La situation a radicalement changé depuis l'avertissement de voyage de la Chine. Les compagnies aériennes chinoises ont annulé près d'un vol sur cinq à destination du Japon pour décembre, représentant plus de 156 000 sièges. Les réservations d'hôtels par des touristes chinois ont chuté de plus de 50 % selon la plateforme de réservation Tripla, avec des hôtels à Osaka signalant des taux d'annulation de 50 à 70 % jusqu'à la fin de l'année.

Guerre économique avec le tourisme comme arme

'C'est une forme de coercition économique,' déclare Mong Cheung, professeur de relations internationales à l'Université Waseda de Tokyo. 'Pour les Chinois, c'est un moyen facile de faire pression sur la Première ministre japonaise - cela leur coûte peu.'

La stratégie suit un schéma connu dans le jeu diplomatique chinois. Comme le remarque l'analyse d'AP News, la Chine a déjà utilisé des tactiques de pression économique similaires dans des différends territoriaux, bien que l'ampleur de cette militarisation du tourisme soit sans précédent.

Hiroyuki Takahashi, président de l'Association japonaise des agences de voyages, a confirmé cette semaine que 'il y a un arrêt complet des voyages en groupe en provenance de Chine.' Quelques jours plus tard, le gouvernement chinois a répété son avertissement, cette fois spécifiquement destiné aux voyageurs individuels.

Implications plus larges et réaction du Japon

L'impact économique pourrait être considérable. Les économistes avertissent que si les tensions persistent, le Japon pourrait s'attendre à une baisse potentielle du PIB de 1,79 billion de yens (soit une baisse de 0,29 %) sur un an, selon une analyse de CNBC.

La Première ministre Takaichi ne montre cependant aucun signe de recul. 'Elle est politiquement plus forte grâce à sa ligne,' observe le professeur Cheung. 'Elle est populaire auprès du public et utilise ce conflit pour renforcer sa base de pouvoir.' Takaichi bénéficie actuellement de taux d'approbation solides de 69 %.

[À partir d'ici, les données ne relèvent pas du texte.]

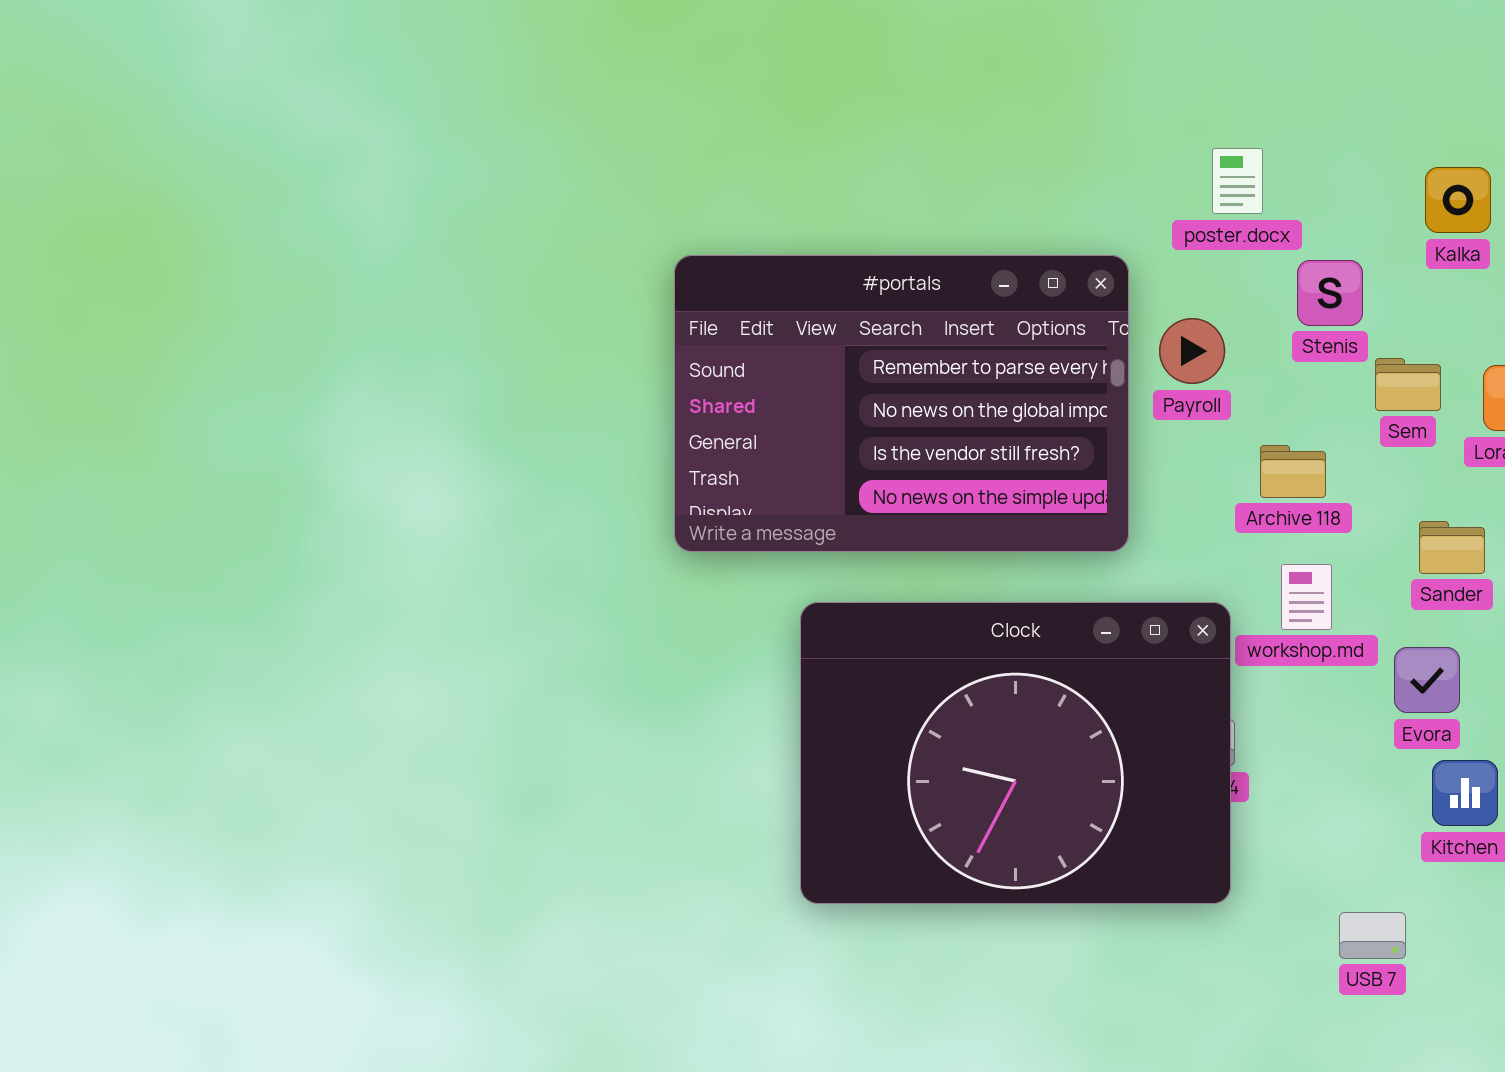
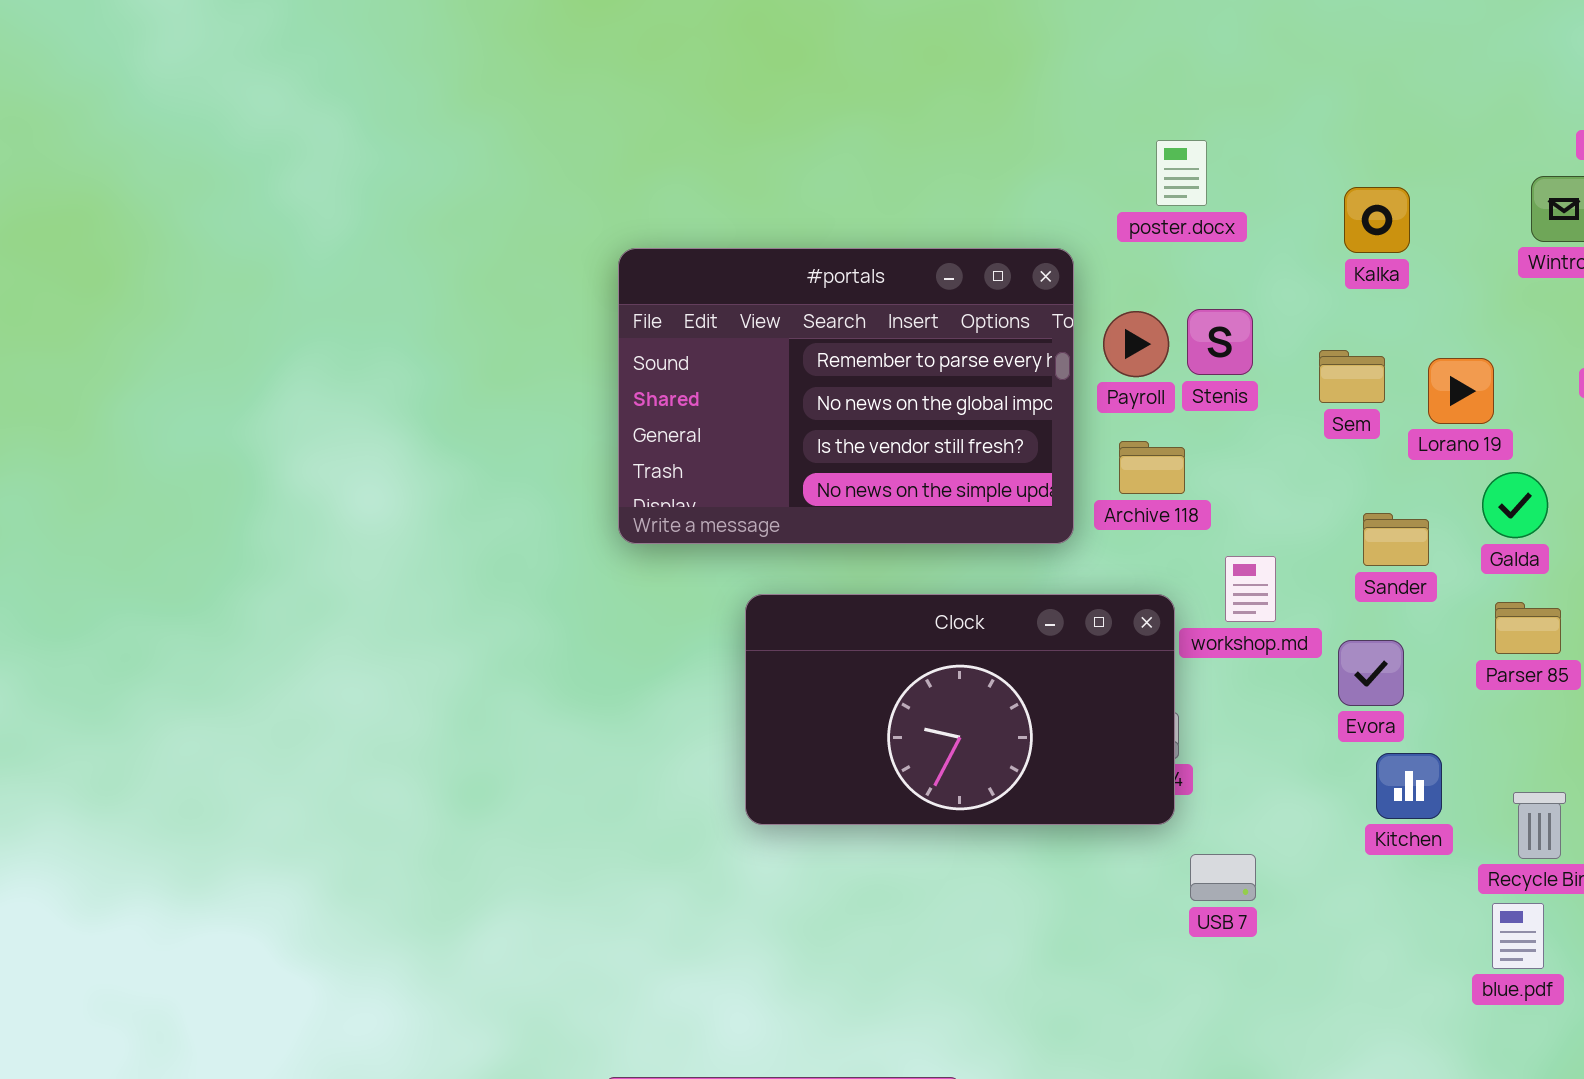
Kalka: [1425,167,1491,233] -> [1344,187,1410,253], moved
Stenis: [1297,260,1363,326] -> [1187,309,1253,375], moved
Archive 118: [1260,445,1326,498] -> [1119,441,1185,494], moved
Clock: [800,602,1231,904] -> [745,594,1175,825], resized
USB 7: [1339,912,1406,959] -> [1190,854,1256,901], moved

Pendant ce temps, le secteur touristique japonais s'adapte. 'Nous nous concentrons désormais sur les visiteurs australiens, américains et taïwanais,' déclare l'agente de voyages Aw. 'Je remarque chez mes collègues du secteur que tout le monde y travaille activement. En fin de compte, c'est aussi simplement une bonne stratégie commerciale de ne pas dépendre d'un seul pays.'

Au-delà du tourisme : d'autres moyens de pression

'Ce n'est que le début,' avertit Cheung. 'La Chine a encore plus de cartes en main, des sanctions économiques aux restrictions sur les terres rares, et dans le pire des cas, la détention de citoyens japonais sur son propre territoire.'

La Chine a déjà déployé des tactiques dites de zone grise, envoyant des garde-côtes, des avions de combat et des drones dans les eaux contestées autour des îles Senkaku (connues sous le nom d'îles Diaoyu en Chine). Ces tensions reflètent ce que l'analyse de Firstpost décrit comme un nouveau point bas dangereux dans les relations Chine-Japon, avec des voies diplomatiques de sortie limitées disponibles.

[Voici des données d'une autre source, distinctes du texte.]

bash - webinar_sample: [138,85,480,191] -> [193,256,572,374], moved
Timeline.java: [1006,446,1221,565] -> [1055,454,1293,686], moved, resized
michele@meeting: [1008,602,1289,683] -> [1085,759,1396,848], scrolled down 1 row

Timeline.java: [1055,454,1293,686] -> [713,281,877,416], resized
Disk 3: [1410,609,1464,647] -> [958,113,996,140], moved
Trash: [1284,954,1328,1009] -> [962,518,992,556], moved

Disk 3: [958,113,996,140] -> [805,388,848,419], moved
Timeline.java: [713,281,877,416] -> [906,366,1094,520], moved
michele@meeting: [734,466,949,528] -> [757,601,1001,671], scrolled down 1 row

Conséquences à long terme et changements stratégiques

La crise pourrait accélérer la diversification stratégique du Japon loin de sa dépendance au tourisme chinois. Selon le reportage de The Straits Times, le Japon déplace déjà son attention vers les marchés d'Asie du Sud-Est, taïwanais et sud-coréens.

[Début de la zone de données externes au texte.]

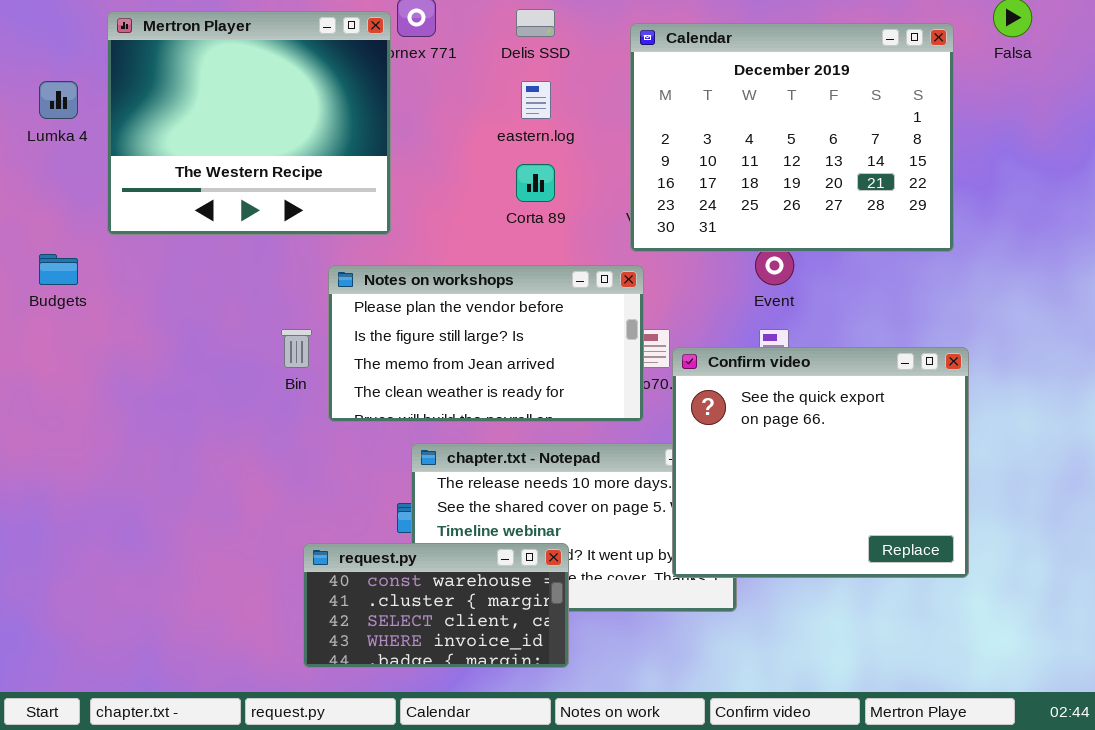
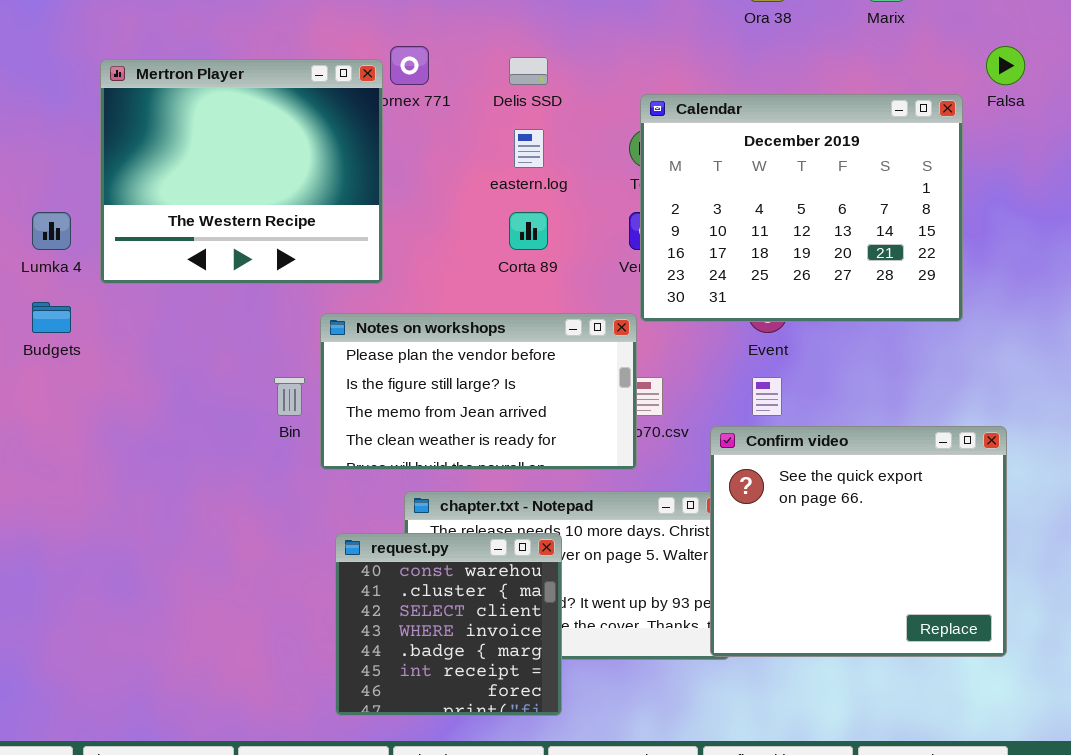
Calendar: [630,23,954,252] -> [640,94,963,322], moved
Lumka 4: [39,81,78,119] -> [32,212,71,250], moved
Confirm video: [672,347,969,578] -> [710,426,1007,657], moved
request.py: [303,543,569,668] -> [335,533,562,716], resized

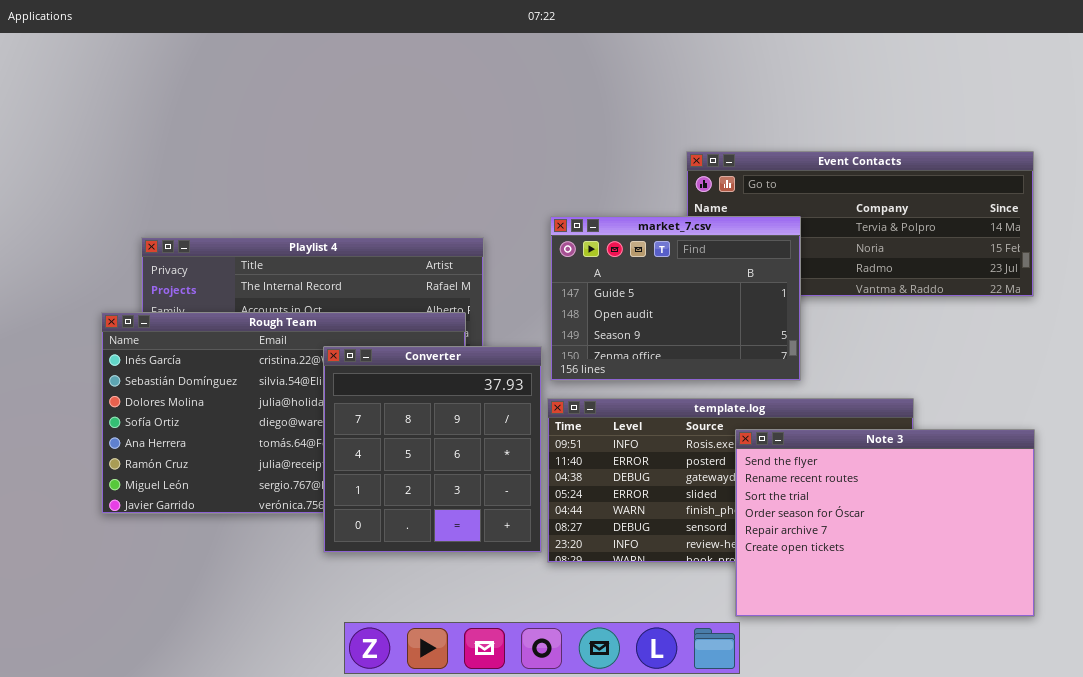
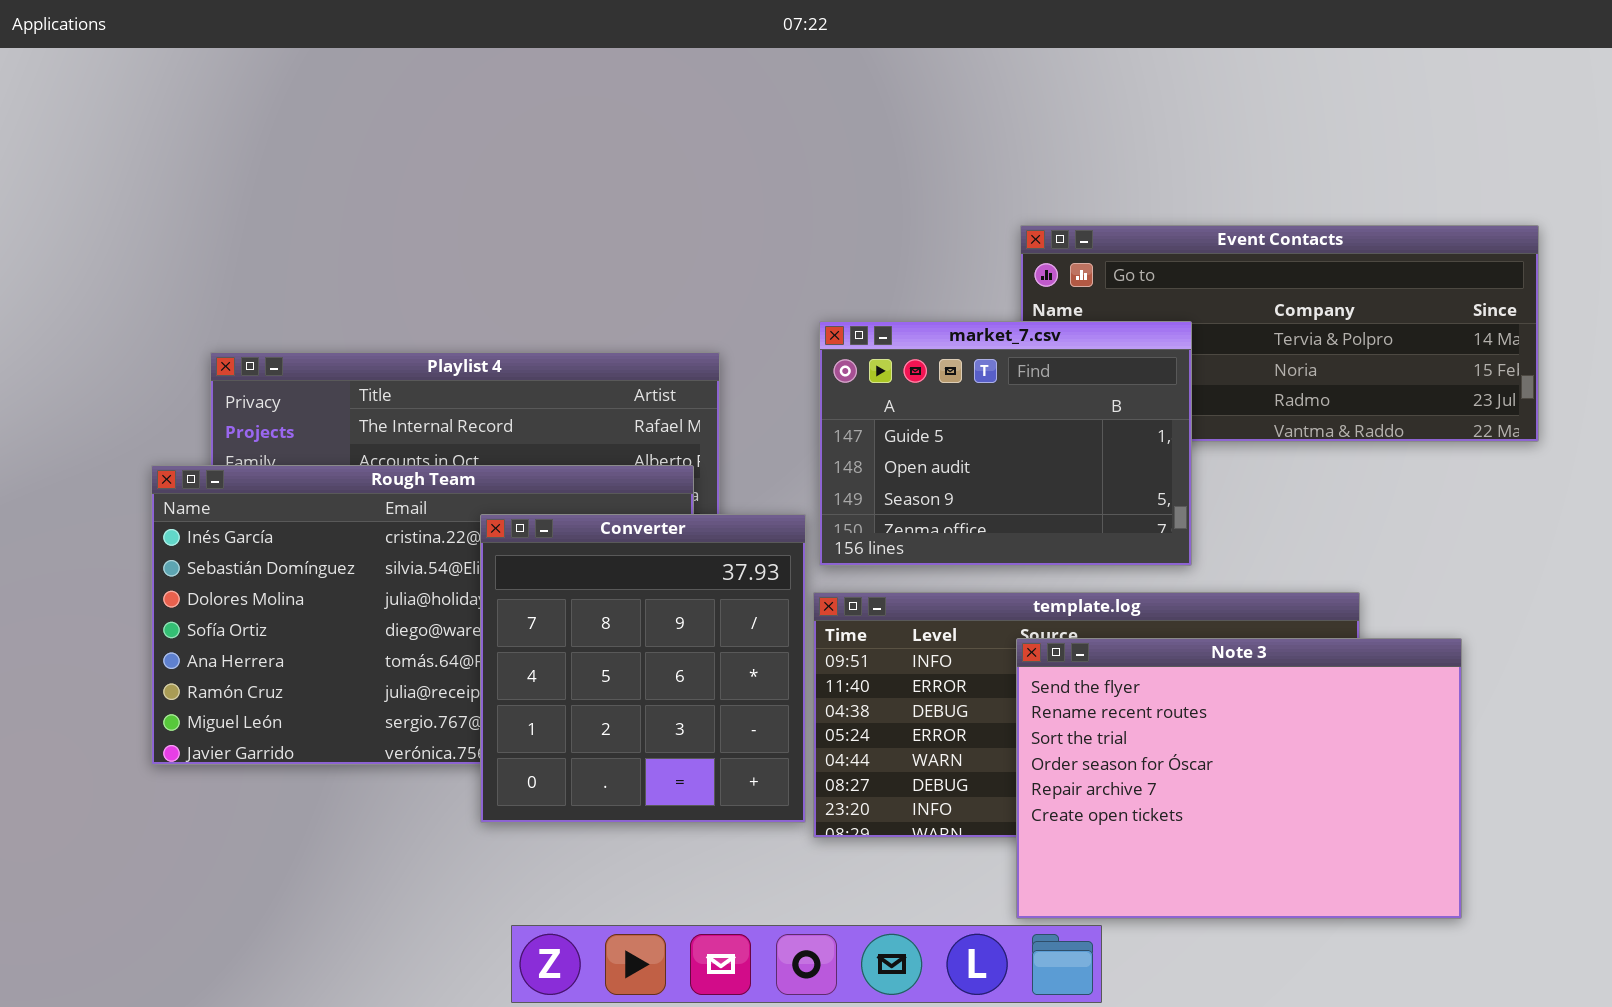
Note 3: [735,429,1035,617] -> [1016,638,1462,919], moved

Le professeur Cheung croit que le tourisme finira par perdre sa puissance en tant que levier de pression. 'Cette dispute pourrait durer encore au moins un an,' dit-il. 'Mais la Chine a encore beaucoup d'autres moyens d'augmenter la pression sur le Japon.'

L'impasse représente plus qu'une simple querelle diplomatique - c'est un test fondamental de l'interdépendance économique en tant que force stabilisatrice dans les relations internationales. Alors que les deux puissances économiques naviguent dans cette crise, le monde observe si le tourisme, autrefois considéré comme un pont entre les cultures, est devenu simplement une autre arme dans l'arsenal du conflit géopolitique.